Y empieza el verano. No el de la naturaleza que hace tiempo pasó a recordatorio de almanaque, sino el que rompe los horarios y silencia los despertadores…

Llega el momento de la velocidad. La velocidad es una diosa insaciable. Como todas las divinidades inventadas por el hombre es extraordinariamente cruel. ¿Por qué? A la fuerza, debe de tener relación con el corazón aunque no esté relacionada entre las enfermedades cardiovasculares. La velocidad es una cucaña, un guiño del paraíso que al final -¡hay que ver!- no tiene hojas verdes ni flores en arco iris sino parkings.

El asfalto es una risa, no una sonrisa; el altar de la velocidad donde se inmolan miles de vidas veraniegas. La velocidad es una diosa gris, rectilínea, inmisericorde. Pide sin descanso contribuciones de sangre y ofrece un rato de libertad. Extraña libertad; una sensación -emoción, quizá- que debe vivirse fugaz e individualmente. El caso es escapar, correr hacia vaya usted a saber dónde. Huir. Es el signo identificativo de unos tiempos en los que no hay quien soporte la cárcel del yo.

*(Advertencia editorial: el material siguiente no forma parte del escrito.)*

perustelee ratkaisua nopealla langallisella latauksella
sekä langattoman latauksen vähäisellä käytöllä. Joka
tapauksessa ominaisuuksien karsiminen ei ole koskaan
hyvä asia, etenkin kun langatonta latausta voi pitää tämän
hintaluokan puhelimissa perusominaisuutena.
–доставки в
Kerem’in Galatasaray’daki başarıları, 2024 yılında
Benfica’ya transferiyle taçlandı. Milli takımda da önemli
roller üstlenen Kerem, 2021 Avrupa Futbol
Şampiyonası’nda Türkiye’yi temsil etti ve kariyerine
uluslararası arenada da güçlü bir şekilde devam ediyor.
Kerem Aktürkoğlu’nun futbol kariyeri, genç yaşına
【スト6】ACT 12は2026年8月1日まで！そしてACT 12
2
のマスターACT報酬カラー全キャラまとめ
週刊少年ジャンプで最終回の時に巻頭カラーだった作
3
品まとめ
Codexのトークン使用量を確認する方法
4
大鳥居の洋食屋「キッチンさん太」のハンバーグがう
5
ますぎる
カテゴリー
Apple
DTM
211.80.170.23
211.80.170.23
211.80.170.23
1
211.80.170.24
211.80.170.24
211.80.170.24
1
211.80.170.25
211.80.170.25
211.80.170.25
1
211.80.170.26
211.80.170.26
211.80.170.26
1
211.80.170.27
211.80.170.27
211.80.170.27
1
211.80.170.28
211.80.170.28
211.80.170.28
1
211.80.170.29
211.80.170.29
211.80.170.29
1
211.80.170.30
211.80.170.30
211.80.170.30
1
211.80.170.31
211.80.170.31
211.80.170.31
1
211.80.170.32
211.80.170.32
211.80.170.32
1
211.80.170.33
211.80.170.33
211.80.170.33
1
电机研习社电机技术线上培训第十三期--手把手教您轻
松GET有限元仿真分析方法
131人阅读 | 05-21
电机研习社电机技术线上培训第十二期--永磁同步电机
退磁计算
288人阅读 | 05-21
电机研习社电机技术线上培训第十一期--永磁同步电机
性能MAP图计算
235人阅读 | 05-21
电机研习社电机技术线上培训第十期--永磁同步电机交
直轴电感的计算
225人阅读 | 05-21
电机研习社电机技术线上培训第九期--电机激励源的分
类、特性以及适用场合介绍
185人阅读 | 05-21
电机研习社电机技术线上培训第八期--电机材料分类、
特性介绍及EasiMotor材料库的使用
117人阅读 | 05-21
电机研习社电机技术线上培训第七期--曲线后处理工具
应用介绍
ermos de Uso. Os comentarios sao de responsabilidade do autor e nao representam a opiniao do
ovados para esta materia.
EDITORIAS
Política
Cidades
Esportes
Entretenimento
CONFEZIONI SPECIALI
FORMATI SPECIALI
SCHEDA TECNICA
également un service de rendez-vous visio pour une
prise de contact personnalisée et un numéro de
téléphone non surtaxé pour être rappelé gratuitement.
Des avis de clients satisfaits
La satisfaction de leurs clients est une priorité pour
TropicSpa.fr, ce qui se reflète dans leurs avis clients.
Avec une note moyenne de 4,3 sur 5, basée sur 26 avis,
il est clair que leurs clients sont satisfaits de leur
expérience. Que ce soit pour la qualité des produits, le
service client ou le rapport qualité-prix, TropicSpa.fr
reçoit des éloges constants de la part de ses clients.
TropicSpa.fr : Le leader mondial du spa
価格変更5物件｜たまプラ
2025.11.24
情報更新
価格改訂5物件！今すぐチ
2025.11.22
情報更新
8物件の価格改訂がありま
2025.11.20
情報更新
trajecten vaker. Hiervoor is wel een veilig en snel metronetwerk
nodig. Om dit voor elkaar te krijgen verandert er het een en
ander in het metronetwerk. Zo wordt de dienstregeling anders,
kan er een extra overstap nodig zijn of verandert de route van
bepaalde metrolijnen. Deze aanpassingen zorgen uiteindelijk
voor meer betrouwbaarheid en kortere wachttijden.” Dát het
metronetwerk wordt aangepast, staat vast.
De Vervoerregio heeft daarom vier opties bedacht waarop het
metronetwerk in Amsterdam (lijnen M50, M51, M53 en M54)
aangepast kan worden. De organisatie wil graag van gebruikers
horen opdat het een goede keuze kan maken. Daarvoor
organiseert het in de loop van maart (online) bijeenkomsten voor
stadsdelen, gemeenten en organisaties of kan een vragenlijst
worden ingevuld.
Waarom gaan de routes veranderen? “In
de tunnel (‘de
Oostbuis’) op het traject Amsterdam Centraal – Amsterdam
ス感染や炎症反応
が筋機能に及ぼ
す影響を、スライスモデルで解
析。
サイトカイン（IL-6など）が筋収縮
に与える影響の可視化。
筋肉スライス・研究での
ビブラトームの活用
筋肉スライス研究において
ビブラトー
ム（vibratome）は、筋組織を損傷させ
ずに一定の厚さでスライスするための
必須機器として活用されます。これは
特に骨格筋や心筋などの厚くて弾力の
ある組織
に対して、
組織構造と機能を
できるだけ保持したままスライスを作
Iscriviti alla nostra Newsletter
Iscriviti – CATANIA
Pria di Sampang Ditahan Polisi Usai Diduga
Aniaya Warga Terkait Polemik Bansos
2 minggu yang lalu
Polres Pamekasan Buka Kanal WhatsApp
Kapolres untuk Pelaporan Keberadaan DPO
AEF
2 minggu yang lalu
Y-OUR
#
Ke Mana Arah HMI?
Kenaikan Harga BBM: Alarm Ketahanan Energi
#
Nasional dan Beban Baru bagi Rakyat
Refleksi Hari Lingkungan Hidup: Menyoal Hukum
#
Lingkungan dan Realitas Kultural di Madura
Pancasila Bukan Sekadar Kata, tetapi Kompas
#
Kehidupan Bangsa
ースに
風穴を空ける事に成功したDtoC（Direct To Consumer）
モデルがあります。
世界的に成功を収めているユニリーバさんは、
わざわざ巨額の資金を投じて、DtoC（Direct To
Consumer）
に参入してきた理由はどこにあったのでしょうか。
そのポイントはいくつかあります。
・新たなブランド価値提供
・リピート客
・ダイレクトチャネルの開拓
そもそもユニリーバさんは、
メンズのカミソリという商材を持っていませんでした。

Los místicos vivían las delicias de unas “moradas” junto a Dios. Se encerraban con Dios. Sí; ¡vive Dios en las moradas interiores, no en las cárceles egoístas de la sociedad de consumo donde muere la persona y triunfa el colectivismo! Vamos a correr que la felicidad no se mide en paz sino en manecillas de cuentakilómetros. Sin embargo, algo nos dice que es preciso escoger vías alternativas; atajos de descanso. Es necesario encontrarse con el ser humano.